During the last few decades, significant efforts have been devoted to analyze the dynamical behavior of cellular automata (CAs) on cyclic groups, their Cartesian power (referred to as linear cellular automata), and on general abelian groups (referred to as additive cellular automata). Many fundamental properties describing the dynamical behavior of a system such as injectivity, surjectivity, sentitivity to the initial conditions, topological transitivity, ergodicity, positive expansivity, denseness of periodic orbits, and chaos have been fully characterized for these classes of cellular automata, i.e., the relation between the cellular automaton (CA) local rule and the CA global behavior was made explicit, being this task a challenging and important problem in CA general theory.

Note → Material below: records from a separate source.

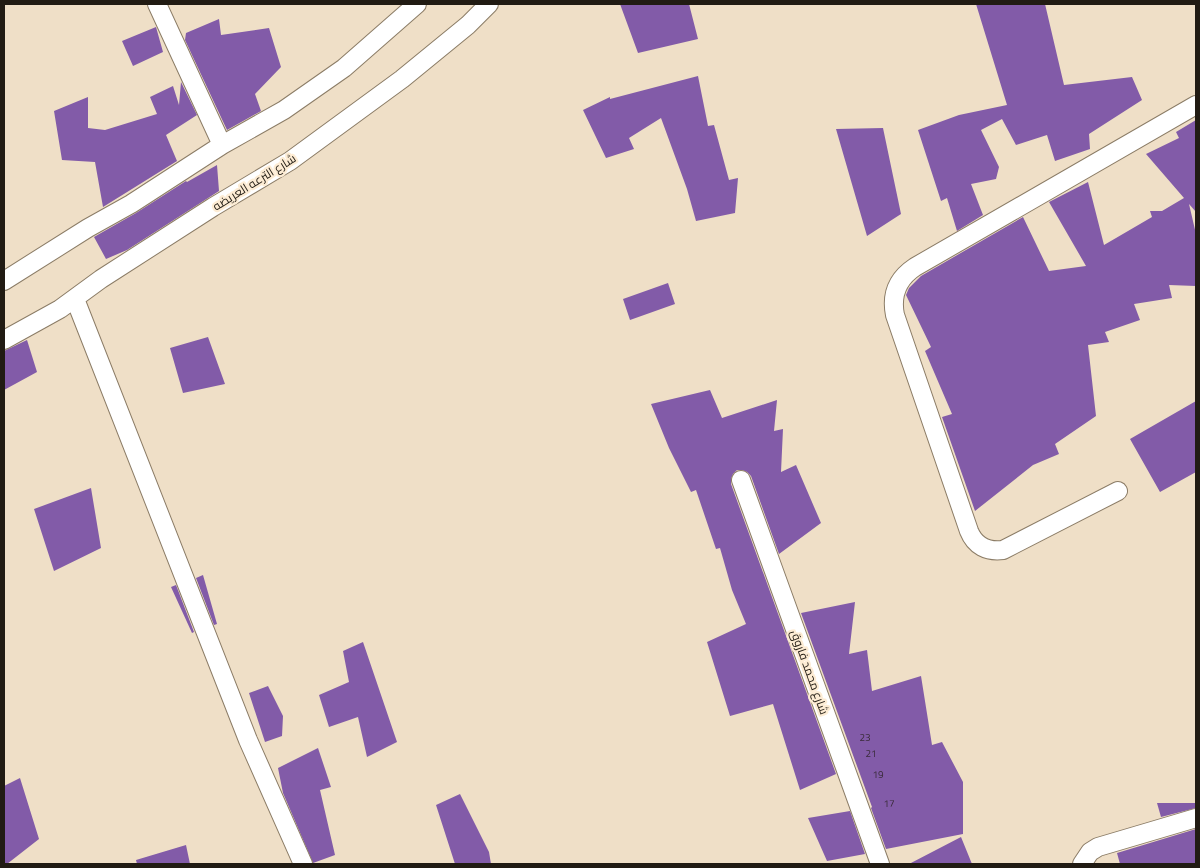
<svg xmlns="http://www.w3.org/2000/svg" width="1200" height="868" font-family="'Titillium Web',Cairo,sans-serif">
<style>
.building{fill:#825ba8}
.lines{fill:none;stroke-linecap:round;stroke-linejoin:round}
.street-casing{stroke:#8b7c66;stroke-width:20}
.street{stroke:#fff;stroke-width:18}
.labels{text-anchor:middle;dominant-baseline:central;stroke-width:4.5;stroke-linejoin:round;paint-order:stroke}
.number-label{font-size:10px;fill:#392b38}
.street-label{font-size:12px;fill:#211b13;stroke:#fdecd4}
</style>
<rect width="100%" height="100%" fill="#efdfc7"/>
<path class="building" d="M620 4H689L698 39 638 53Z
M976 4H1045L1064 85 1132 77 1142 100 1089 134 1090 149 1055 161 1047 135 1016 145 1002 119 981 130 999 167 996 179 971 184 983 215 957 231 947 198 941 201 918 130 959 115 1007 105Z
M219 19 221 35 269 28 281 67 255 94 261 111 227 130 185 40 186 33Z
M156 27 163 52 133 66 122 41Z
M698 76 708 126 714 125 729 180 738 178 735 213 696 221 687 189 661 118 629 138 634 149 606 158 583 110 610 97V99Z
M181 82 197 115 166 135 177 161 103 207 95 162 62 160 54 111 88 97V128L105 130 157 114 150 97 173 86 179 105Z
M1196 120V212L1189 204 1196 234V286L1169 285 1172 298 1134 304 1140 320 1105 332 1109 342 1088 345 1096 416 1055 444 1059 454 1033 465 975 511 942 417 952 414 925 351 931 347 906 295 909 288 921 276 1023 217 1049 271 1086 266 1049 202 1088 182 1104 245 1152 217 1150 211H1162L1184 198 1146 154 1179 138 1176 132Z
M883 128 901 214 867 236 836 129Z
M217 165 219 191 127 250 106 259 94 237 136 213 186 181 187 182Z
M668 283 675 304 630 320 623 299Z
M208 337 225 384 183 393 170 348Z
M27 340 37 372 4 390V351Z
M710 390 722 418 777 400 774 431 783 429 781 472 796 465 821 523 779 554 751 476 747 472 742 470H737L733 474 731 479V484L836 774 800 790 773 704 730 716 707 642 746 624 732 590 720 548 716 549 696 490 691 492 669 448 651 404Z
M1196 401V472L1160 492 1130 439Z
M91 488 101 548 54 571 34 509Z
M203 575 217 624 214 625 196 578Z
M176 585 194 632 192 633 171 587Z
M855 602 849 654 867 650 872 691 921 676 932 745 942 742 963 782V834L886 849 871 808 872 807 801 613Z
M363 642 397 742 367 757 358 717 329 727 319 695 349 682 343 651Z
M268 686 283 716 282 736 265 742 249 693Z
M318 748 331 787 320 790 335 855 313 863 283 793 278 768Z
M20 778 39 839 7 864H4V786Z
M460 794 489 852 491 864H455L436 805Z
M1157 803H1196V808L1161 817Z
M850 811 865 854 827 861 808 818Z
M1196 829V864H1120L1117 853Z
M961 837 972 864H909Z
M186 845 190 864H137L136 860Z"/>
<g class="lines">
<g class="street-casing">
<path id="street" d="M157 4 222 145
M4 281 88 228 131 204 222 145 284 110 344 68 417 4
M75 299 248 740 303 864
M4 340 60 309 101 279 213 207 290 161 402 79 468 25 489 4
M741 480 880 864
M1118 491 1003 550C987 552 975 546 969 531L895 315C891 295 897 279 915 267L1196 105
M1082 864 1090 852 1098 847 1196 818"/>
</g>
<use href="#street" class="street"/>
</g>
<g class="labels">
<g class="number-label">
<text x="865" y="737">23</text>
<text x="871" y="753">21</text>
<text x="878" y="774">19</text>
<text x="889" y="803">17</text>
</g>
<g class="street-label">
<text transform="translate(254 182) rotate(-32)">شارع الترعه العريضه</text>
<text transform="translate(810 672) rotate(70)">شارع محمد فاروق</text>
</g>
</g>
<rect width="1200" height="868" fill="none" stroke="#211b13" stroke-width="10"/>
</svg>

A natural step forward leads to investigate the dynamical behavior of group cellular automata, i.e., cellular automata defined on (not necessarily abelian) finite groups. Despite the work recently carried out by some authors, none of the previously mentioned properties has yet been fully characterized in the case of general finite groups. In this paper, we study the dynamical behavior of cellular automata on a number of classes of finite groups such as simple, symmetric, alternating, dihedral, quaternion and decomposable groups and we provide exact characterizations for some of the above mentioned properties. To do this, in each of those classes, we focus our attention to the non-abelian scenarios. Some results are quite surprising because they show that the non-abelianness of the group imposes strong limitations on defining the local rule of the cellular automaton, making the class of group cellular automata very constrained. Finally, we also introduce a graph allowing one to build and study the local rules of any group cellular automaton.